* What is expected
Please carry on the passage about whether a paper should repeat calculations already published elsewhere, starting right after its last sentence.

* Provided passage
There is no hard and fast rule on whether to include calculations in papers that have appeared in other papers. It is a judgment call on the part of the author. For my papers, I have sometimes included these equations (either in the main body of the paper or in the appendix) sometimes I have omitted them and directed the reader to the bibliography, and sometimes I have just provided a brief sketch of the argument.

The reason to include them is because sometimes they are convenient for the reader. The main reason to exclude them are because they detract from the focus of the paper. As an extreme example, if your important new ideas in a paper take up 3-4 pages, it is strange to include 50 pages of previously published calculations, say, even if it is in an Appendix. It makes it harder for me as a reader to understand exactly what is the main point of your paper, and I might get the impression that the authors are adding fluff to make their contribution seem more important than it is. You want to keep your novel, important ideas at the forefront of your paper.

And don't discount the page length: even if they are no explicit page limits in a journal, you generally want to convey your idea in as few pages as possible. First of all, is the possibility that potential readers might be discouraged from reading your paper if it seems too long. Secondly, journals do hold longer articles to higher standards. When I was submitting to the top ranked journal in my field (which had no explicit page limits) we were told by a senior professor that our idea was worth publishing there if we could keep it under 30 pages, and probably not worth publishing there if it hit 40. In other words, there was a sense where our idea was not worth wasting 40 pages worth of someone's time, although it was worth wasting 30 pages worth of someone's time.

* Records shown
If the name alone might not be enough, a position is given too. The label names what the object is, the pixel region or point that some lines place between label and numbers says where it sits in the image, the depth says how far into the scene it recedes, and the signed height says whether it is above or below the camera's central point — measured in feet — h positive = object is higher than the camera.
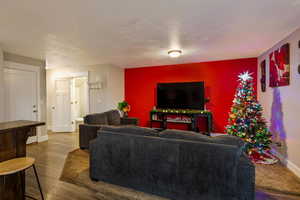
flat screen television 16.18 +0.32
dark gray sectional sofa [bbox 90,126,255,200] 5.36 -2.60
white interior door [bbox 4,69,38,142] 12.92 +0.39
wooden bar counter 5.28 -1.81
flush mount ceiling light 12.12 +3.66
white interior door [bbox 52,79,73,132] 18.93 -1.62
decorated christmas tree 9.98 -1.76
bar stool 4.53 -2.10
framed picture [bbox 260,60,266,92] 12.67 +1.85
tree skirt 9.93 -4.14
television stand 15.43 -2.03
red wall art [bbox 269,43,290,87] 9.11 +2.02
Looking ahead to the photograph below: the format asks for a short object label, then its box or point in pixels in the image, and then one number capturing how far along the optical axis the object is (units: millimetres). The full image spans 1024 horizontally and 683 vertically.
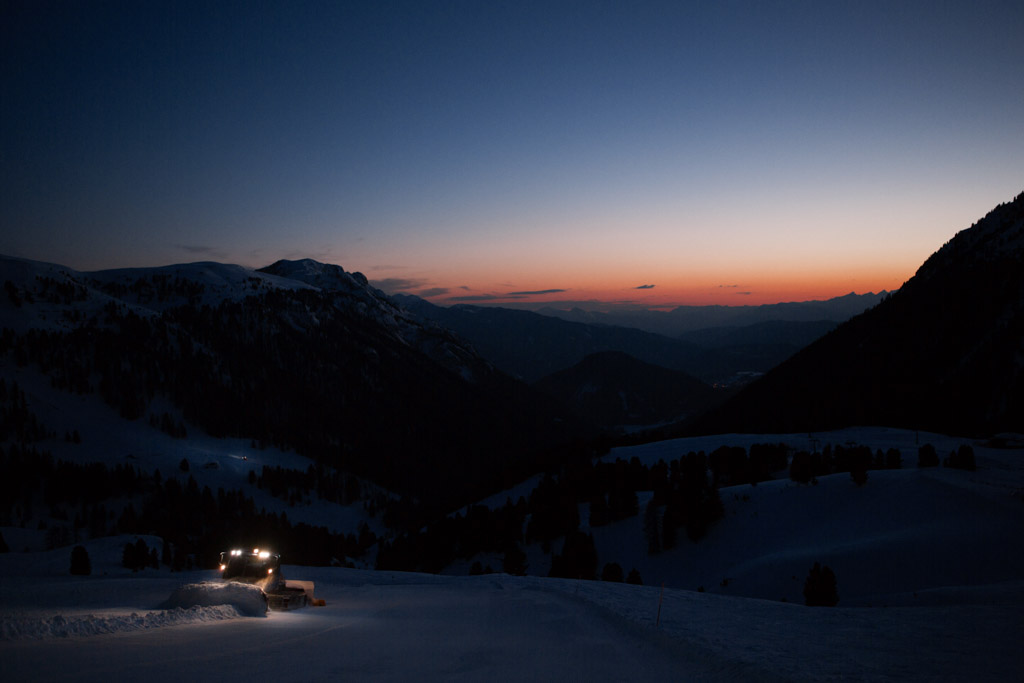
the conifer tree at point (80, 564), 48000
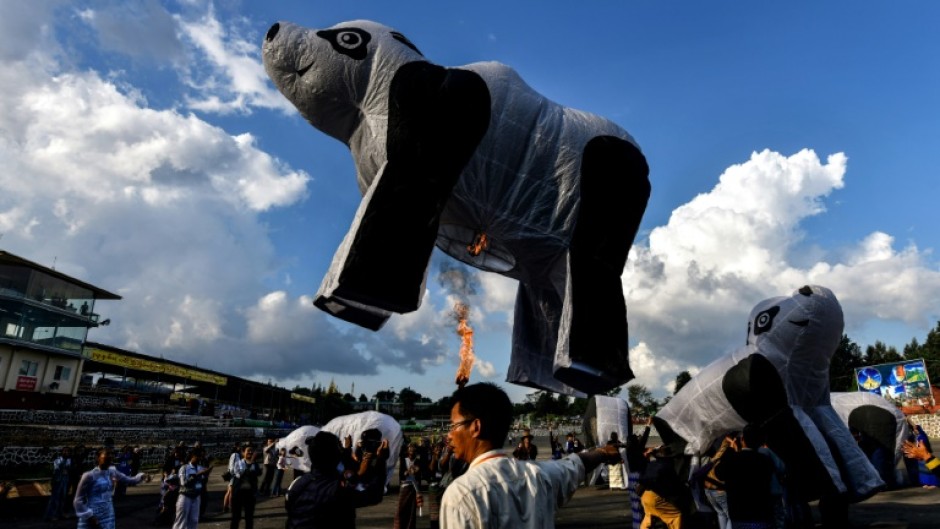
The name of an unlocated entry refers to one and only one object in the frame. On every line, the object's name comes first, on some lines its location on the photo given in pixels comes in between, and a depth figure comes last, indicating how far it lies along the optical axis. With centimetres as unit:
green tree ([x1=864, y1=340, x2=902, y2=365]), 5784
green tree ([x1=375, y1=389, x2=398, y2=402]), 8939
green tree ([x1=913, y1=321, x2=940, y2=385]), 5003
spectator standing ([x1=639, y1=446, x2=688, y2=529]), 594
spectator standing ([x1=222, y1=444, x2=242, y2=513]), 979
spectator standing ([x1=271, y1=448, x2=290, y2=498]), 1530
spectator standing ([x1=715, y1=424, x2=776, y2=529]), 477
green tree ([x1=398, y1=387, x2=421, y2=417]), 8125
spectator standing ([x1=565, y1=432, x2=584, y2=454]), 1750
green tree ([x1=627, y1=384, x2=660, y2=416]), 6948
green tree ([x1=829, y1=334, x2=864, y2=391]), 5650
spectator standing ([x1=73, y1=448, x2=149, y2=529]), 668
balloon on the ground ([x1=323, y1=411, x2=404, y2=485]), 1478
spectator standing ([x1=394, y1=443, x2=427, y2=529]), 802
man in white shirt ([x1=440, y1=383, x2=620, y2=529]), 201
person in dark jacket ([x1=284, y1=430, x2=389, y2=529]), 340
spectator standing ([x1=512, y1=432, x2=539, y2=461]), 777
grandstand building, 2697
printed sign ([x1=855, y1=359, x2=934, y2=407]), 3472
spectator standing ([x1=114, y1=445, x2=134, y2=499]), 1377
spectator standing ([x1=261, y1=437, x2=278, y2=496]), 1516
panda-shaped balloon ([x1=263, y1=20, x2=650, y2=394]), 667
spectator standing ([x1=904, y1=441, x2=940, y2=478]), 500
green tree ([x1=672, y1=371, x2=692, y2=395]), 6894
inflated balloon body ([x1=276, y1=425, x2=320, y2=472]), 1462
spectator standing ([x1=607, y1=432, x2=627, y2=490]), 1498
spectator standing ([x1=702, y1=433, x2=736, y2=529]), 597
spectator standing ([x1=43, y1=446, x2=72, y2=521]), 1167
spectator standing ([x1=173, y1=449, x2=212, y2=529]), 792
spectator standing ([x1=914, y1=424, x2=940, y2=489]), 1045
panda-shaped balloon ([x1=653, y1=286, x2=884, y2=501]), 850
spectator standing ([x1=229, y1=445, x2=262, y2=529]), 917
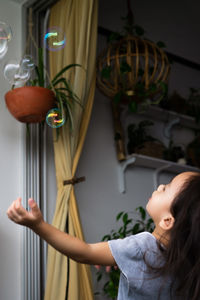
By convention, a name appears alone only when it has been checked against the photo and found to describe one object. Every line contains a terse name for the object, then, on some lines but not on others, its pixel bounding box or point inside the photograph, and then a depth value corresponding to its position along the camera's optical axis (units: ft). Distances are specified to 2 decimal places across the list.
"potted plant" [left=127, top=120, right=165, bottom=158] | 12.16
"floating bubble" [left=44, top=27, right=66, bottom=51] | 8.89
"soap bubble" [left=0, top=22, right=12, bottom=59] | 8.27
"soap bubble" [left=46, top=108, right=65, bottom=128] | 8.54
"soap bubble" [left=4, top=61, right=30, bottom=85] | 8.82
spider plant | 9.55
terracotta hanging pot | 9.07
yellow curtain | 9.01
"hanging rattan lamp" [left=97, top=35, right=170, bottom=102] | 10.82
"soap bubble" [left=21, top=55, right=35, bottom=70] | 8.87
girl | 4.59
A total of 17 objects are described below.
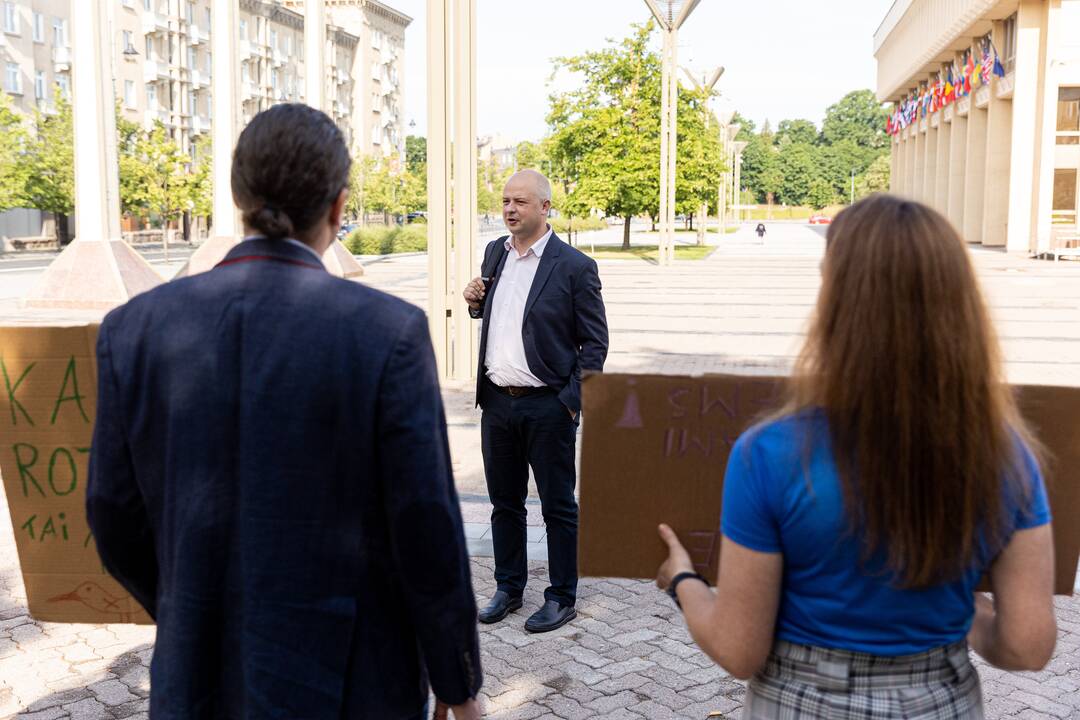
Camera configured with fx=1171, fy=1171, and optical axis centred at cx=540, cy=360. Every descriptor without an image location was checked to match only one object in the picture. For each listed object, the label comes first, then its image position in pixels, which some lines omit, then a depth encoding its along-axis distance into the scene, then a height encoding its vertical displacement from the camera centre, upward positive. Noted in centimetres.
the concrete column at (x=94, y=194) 1895 +47
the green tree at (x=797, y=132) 17438 +1393
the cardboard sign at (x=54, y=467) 256 -55
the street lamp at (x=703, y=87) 4734 +554
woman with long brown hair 172 -43
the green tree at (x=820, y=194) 15062 +398
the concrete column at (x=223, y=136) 2209 +166
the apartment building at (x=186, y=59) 6009 +1067
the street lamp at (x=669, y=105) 3192 +352
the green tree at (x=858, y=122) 16838 +1502
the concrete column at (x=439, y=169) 1064 +51
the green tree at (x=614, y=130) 4288 +350
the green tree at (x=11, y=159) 4669 +259
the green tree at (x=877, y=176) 12169 +517
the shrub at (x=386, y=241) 4744 -70
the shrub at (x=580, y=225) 6788 -5
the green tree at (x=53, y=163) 5216 +268
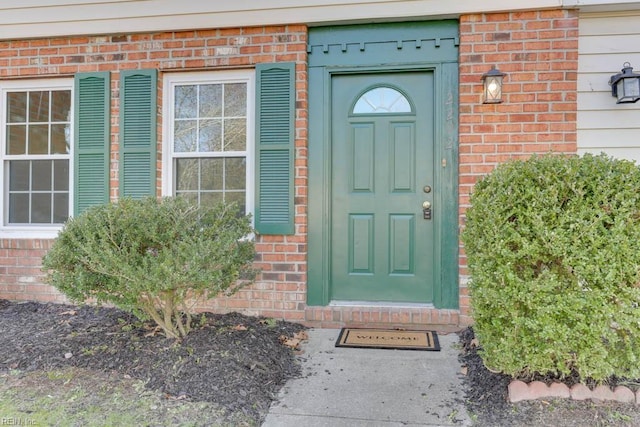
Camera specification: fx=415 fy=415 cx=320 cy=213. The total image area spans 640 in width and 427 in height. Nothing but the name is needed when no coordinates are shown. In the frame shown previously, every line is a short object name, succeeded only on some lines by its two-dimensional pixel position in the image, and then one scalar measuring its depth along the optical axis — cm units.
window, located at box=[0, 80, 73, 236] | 398
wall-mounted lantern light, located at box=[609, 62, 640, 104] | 318
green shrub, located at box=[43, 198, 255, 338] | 245
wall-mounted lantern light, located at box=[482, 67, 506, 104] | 319
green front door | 348
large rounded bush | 191
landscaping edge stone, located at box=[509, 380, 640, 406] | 206
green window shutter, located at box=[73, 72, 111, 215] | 378
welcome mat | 303
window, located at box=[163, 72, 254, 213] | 370
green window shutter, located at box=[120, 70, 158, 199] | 370
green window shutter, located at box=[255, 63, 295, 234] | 350
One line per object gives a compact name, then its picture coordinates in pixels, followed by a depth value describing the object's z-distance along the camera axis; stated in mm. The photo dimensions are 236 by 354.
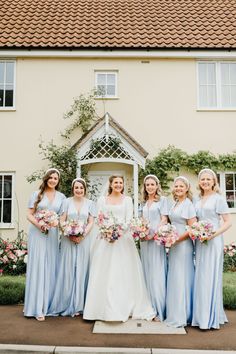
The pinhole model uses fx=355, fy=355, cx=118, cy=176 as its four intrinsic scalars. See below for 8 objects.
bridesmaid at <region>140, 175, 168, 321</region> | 6164
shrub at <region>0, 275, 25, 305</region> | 7449
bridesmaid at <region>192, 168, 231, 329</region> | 5723
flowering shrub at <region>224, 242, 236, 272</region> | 10774
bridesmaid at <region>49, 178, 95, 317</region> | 6430
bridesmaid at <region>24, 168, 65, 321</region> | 6324
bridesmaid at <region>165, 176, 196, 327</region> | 5879
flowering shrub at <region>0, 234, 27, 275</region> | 9938
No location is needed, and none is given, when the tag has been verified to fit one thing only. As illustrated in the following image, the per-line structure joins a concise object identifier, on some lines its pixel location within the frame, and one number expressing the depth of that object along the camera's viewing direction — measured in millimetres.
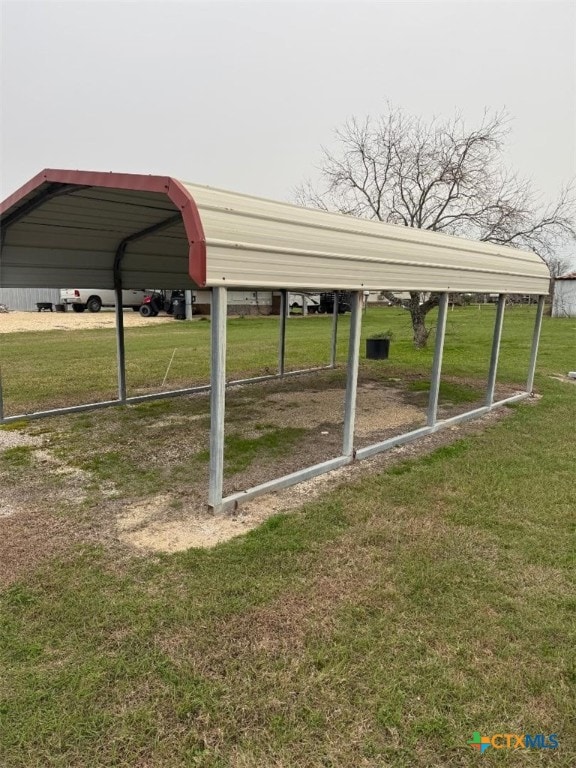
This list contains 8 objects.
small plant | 12534
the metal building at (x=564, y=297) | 29688
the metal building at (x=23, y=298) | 30062
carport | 3359
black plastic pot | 12266
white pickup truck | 26531
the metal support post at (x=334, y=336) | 10367
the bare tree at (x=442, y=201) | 13516
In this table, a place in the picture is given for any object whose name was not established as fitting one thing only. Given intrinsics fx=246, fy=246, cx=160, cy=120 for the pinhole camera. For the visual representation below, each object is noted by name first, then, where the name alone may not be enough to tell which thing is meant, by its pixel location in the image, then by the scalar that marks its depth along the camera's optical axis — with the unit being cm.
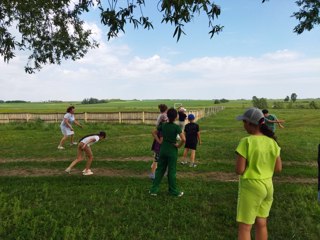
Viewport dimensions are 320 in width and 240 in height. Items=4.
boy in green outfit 514
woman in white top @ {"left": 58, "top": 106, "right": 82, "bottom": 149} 1097
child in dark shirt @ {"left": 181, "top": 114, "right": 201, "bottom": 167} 786
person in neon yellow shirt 284
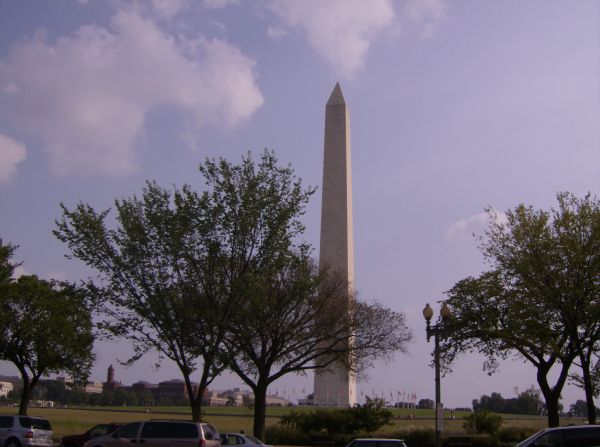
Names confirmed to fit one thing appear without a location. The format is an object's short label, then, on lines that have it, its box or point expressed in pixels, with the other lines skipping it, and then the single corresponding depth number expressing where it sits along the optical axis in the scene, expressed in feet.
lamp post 76.26
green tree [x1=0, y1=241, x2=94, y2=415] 137.18
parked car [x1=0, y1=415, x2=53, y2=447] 87.10
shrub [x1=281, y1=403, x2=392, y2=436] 141.59
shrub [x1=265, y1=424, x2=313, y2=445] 143.64
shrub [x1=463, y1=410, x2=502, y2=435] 140.26
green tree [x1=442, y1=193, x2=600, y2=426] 101.65
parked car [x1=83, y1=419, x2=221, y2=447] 70.69
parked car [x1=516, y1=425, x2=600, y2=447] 59.98
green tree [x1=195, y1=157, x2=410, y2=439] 101.96
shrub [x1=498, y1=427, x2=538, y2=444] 129.59
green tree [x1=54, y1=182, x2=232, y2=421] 100.89
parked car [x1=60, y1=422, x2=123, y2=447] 100.41
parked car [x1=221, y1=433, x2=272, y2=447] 89.71
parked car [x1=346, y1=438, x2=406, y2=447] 71.92
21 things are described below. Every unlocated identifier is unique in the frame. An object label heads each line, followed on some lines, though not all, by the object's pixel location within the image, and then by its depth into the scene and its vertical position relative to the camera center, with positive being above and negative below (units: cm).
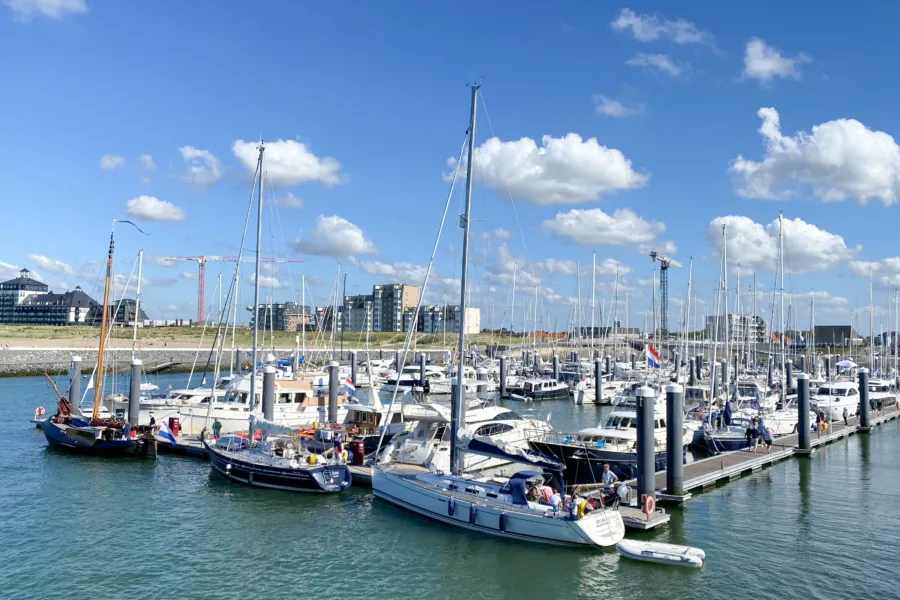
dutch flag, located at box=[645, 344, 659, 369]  4895 -118
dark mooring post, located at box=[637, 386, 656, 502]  2617 -399
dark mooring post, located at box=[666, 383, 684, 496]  2800 -403
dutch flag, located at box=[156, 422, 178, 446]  3944 -600
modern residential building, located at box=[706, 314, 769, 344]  6813 +195
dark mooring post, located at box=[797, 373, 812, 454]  4072 -409
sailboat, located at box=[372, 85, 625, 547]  2311 -592
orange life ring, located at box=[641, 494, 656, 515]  2491 -589
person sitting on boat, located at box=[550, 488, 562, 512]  2378 -559
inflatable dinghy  2178 -671
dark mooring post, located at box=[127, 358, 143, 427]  4147 -398
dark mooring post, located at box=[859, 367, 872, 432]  5075 -427
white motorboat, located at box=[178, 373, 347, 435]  4406 -505
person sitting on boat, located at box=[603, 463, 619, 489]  2670 -539
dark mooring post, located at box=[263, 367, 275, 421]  3897 -346
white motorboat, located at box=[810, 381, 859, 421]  5459 -432
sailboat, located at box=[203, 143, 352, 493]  3045 -587
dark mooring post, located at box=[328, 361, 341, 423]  4225 -348
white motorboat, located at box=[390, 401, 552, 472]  3281 -492
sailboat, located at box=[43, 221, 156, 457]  3794 -600
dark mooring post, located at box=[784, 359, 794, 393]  6435 -293
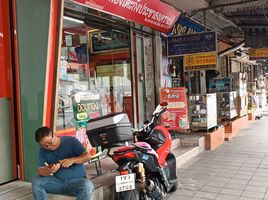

* Answer space
In summary, papers don't necessarily have to be self-contained, and how much to include previous work is a judgment call on the part of the author. I will add that as a student, it is probably best to defer to the advisor when making these judgment calls, as the advisor will be more familiar with the conventions and culture of your research area.

  • @user2390246 right! i misunderstood in my first reading. I delete the comment.
    – PsySp
    Jun 1, 2017 at 9:07

I think it's simple: if the tools or techniques that you need are easily accessible to the reader with clear references etc., then I think the best you can do for the journal and readers of your work is to give the intuition of that work and a clear reference. Nothing more is needed and indeed sometimes full details of such techniques might produce opposite than intended effects.

Keep your paper simple and to the point and avoid "fillers".

Be also careful that many journals with no page limits actually do have such limits: Siam journal on Discrete Maths is one on my mind in my field at least which, although it has no explicit page limit, it silently imposes higher standards to longer papers.

  • @user2390246 I mean exactly that: that although they do not explicitly say anything about page limits, they silently impose one. For example, in the mentioned journal, if the paper is greater than a given length (20-25 pages) then they apply different and higher standards or review. But something like that is not explicitly written anywhere in the Guidelines.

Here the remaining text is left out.